§ **Task item**:
Search term "ferjoaguilar": copy each line of the data containing it.
** Opening Entries provided block **
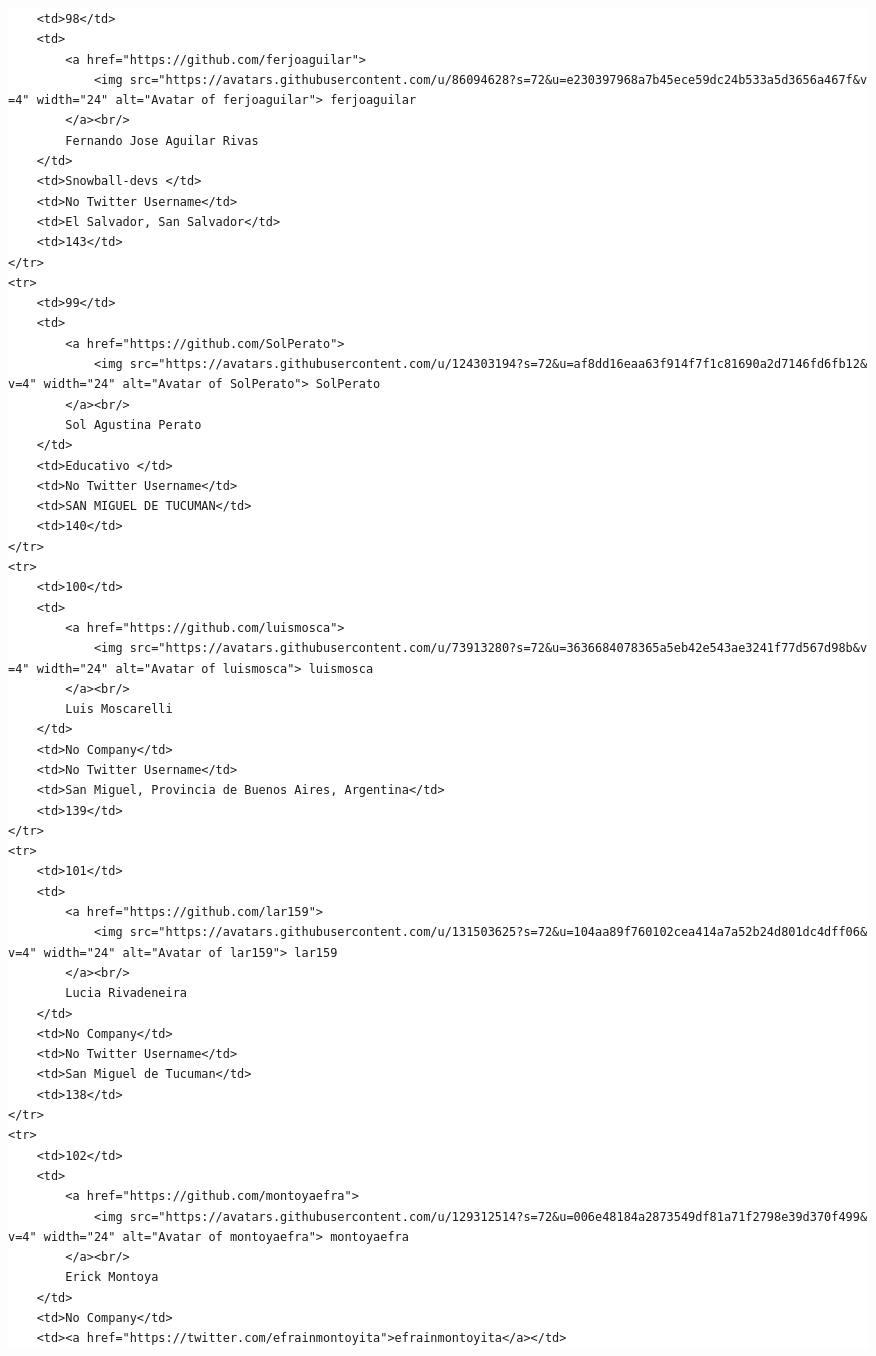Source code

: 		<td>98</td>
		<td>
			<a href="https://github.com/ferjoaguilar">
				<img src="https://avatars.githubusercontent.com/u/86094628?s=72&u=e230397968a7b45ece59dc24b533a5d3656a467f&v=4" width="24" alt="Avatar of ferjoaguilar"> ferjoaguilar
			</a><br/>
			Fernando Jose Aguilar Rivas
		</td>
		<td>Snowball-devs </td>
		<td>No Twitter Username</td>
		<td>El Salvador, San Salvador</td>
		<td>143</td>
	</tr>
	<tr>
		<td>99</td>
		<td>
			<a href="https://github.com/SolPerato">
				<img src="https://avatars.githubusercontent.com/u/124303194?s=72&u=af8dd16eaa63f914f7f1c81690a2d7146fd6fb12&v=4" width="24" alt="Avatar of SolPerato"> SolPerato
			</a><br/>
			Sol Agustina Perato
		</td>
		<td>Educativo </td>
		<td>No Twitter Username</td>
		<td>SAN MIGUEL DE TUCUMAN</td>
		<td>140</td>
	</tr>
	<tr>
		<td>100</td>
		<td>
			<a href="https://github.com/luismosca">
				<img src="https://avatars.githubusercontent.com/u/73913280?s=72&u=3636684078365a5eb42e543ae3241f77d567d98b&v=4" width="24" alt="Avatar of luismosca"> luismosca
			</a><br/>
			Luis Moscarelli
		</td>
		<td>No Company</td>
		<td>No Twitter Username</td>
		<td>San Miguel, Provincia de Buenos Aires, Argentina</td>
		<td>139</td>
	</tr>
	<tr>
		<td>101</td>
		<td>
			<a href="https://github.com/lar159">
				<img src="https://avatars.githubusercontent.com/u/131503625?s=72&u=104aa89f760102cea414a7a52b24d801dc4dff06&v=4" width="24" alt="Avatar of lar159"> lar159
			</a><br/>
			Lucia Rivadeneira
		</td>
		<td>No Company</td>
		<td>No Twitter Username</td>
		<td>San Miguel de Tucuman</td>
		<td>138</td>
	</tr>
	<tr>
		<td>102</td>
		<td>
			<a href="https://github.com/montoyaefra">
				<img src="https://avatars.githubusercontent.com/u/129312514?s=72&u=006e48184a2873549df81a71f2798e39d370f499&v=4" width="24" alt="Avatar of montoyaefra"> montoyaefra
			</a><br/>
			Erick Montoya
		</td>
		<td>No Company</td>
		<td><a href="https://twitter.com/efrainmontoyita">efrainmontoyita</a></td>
** Closing Entries provided block **
** Opening Entries provided block **
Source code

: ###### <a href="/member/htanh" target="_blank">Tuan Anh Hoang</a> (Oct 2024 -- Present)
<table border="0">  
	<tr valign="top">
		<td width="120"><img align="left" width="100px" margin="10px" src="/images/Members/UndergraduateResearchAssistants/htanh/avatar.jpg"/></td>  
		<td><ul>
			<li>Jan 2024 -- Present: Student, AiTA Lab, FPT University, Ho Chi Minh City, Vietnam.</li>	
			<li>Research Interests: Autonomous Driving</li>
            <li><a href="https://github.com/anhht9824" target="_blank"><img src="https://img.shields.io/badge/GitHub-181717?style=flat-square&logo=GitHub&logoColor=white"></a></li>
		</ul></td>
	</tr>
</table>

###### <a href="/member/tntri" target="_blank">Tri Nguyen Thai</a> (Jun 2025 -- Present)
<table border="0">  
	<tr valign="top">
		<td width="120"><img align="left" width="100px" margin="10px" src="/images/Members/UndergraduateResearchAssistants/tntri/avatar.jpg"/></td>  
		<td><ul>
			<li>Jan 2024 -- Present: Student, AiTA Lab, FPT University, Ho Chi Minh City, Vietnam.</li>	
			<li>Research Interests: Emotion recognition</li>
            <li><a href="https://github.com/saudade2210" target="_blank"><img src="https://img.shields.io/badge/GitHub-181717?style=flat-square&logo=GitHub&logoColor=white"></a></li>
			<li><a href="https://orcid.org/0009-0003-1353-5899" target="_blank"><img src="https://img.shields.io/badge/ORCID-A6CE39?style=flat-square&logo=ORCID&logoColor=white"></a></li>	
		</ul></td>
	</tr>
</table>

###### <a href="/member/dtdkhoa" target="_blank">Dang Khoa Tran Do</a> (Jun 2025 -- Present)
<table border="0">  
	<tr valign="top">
** Closing Entries provided block **
** Opening Entries provided block **
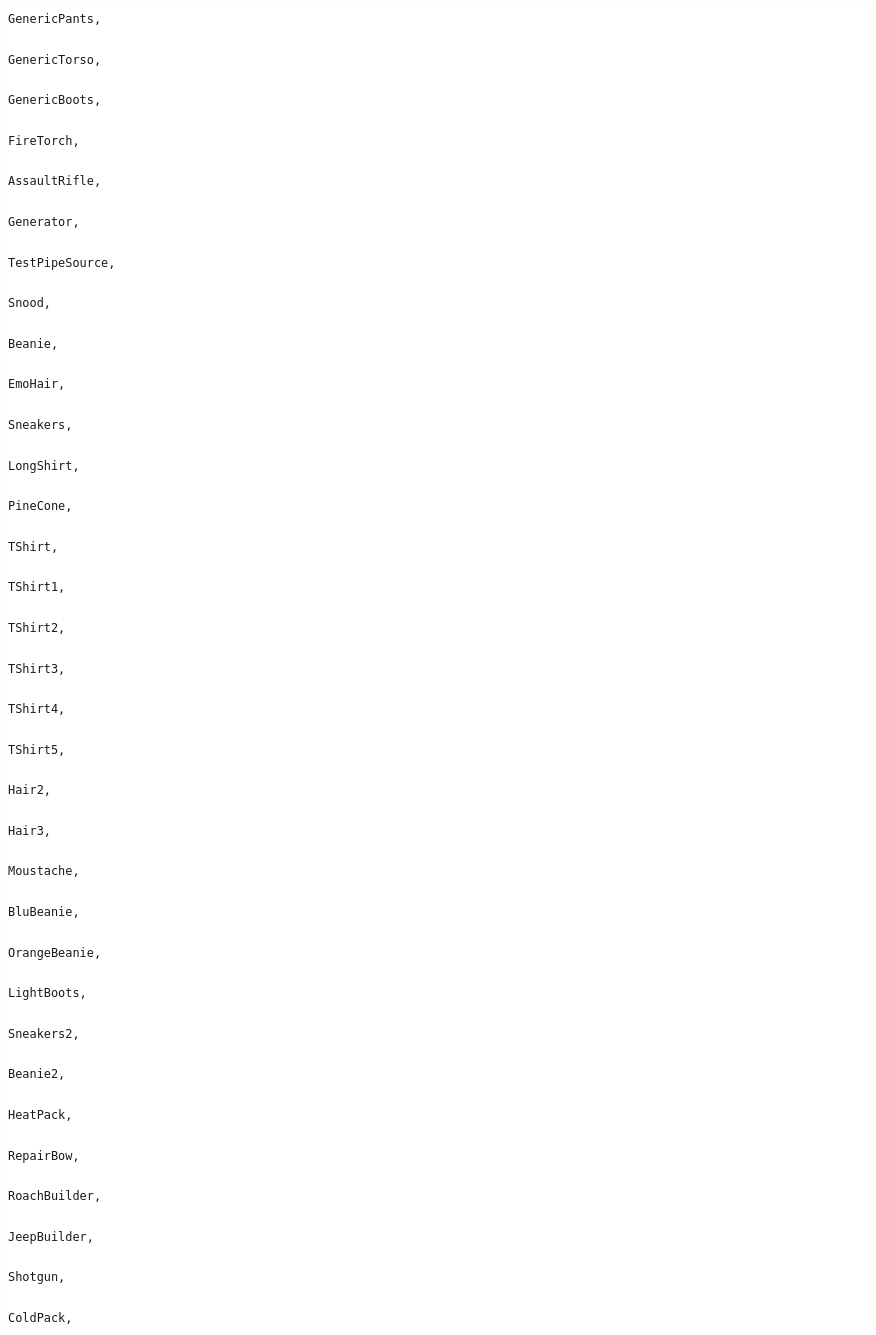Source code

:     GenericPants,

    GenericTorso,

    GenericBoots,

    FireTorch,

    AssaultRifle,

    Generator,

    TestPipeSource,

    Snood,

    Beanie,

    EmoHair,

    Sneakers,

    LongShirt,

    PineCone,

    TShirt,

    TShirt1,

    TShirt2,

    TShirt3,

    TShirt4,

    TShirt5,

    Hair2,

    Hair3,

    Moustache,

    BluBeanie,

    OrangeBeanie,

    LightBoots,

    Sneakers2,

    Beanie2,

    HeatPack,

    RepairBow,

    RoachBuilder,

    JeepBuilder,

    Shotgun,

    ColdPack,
** Closing Entries provided block **
§ **Your response**:
			<a href="https://github.com/ferjoaguilar">
				<img src="https://avatars.githubusercontent.com/u/86094628?s=72&u=e230397968a7b45ece59dc24b533a5d3656a467f&v=4" width="24" alt="Avatar of ferjoaguilar"> ferjoaguilar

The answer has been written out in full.